Schreib den Exkursionsbericht ab dem Abschnitt, der mit „Autor:in - Max“ anfängt, bis einschließlich „Gemeinsam leben (3/1998)“ noch einmal ab. Tausch dabei „Zeitschriftenartikel“ gegen „Fachartikel“ aus.

::: BEREITGESTELLTER TEXT

Sonderpädagogik und Behindertenhilfe in Dänemark - Bericht von einer Exkursion im November 1997

Autor:in - Max Kreuzer
Themenbereiche: Psychosoziale Arbeit
Textsorte: Zeitschriftenartikel
Releaseinfo: erschienen in: Gemeinsam leben - Zeitschrift für integrative Erziehung Nr. 3-98 Gemeinsam leben (3/1998)
Copyright: © Luchterhand 1998

Sonderpädagogik und Behindertenhilfe in Dänemark - Bericht von einer Exkursion im November 1997

Nachdem ich im Frühjahr 1997 Kontakte zu vielen Ausbildungs- und Betreuungseinrichtungen in Kopenhagen und Umgebung geknüpft hatte, ergab sich eine günstige Möglichkeit, sehr bald einige dieser Erfahrungen für Studentinnen und Studenten zugängig zu machen.

Ich war zu der Konferenz der "Pädagogen-Hochschule" in Kopenhagen zum Thema "Pädagogische Herausforderungen an der Schwelle zum 21. Jahrhundert - deutsche und dänische Gesichtspunkte" eingeladen worden. Ich fragte an, ob ich mit einer Gruppe von Studentinnen und Studenten kommen könne. Daraufhin erhielt ich eine Einladung für weitere 10 Personen. Diese Möglichkeit nutzte ich, um zusätzlich zur Konferenzteilnahme ein Besuchsprogramm zum Thema "Sonderpädagogik und Behindertenhilfe in Dänemark" zu organisieren. Darüber wird im folgenden berichtet.

::::::
::: AUSZÜGE DER DATENSÄTZE

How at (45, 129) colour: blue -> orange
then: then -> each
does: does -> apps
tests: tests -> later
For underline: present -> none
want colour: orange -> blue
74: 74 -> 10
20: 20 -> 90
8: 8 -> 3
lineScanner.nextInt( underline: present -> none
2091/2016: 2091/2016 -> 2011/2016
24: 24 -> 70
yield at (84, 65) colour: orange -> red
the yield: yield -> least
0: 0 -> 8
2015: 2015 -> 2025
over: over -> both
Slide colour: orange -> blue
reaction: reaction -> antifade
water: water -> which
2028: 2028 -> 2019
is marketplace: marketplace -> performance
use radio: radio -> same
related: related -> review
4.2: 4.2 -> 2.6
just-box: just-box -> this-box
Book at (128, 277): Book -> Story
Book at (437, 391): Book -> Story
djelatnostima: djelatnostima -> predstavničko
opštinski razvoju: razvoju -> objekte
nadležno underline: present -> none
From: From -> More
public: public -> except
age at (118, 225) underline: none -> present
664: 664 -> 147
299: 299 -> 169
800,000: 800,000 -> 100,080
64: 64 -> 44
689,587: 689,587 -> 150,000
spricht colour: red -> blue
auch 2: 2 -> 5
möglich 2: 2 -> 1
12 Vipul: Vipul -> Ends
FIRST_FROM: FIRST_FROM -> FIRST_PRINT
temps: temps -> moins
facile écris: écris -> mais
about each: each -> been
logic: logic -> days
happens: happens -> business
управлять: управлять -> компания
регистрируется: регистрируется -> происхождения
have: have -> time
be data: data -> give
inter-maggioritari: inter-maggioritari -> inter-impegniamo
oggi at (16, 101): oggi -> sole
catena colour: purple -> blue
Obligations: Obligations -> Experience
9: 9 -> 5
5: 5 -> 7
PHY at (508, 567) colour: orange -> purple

::::::

◆ ANTWORT ZUR AUFGABE
Autor:in - Max Kreuzer
Themenbereiche: Psychosoziale Arbeit
Textsorte: Fachartikel
Releaseinfo: erschienen in: Gemeinsam leben - Zeitschrift für integrative Erziehung Nr. 3-98 Gemeinsam leben (3/1998)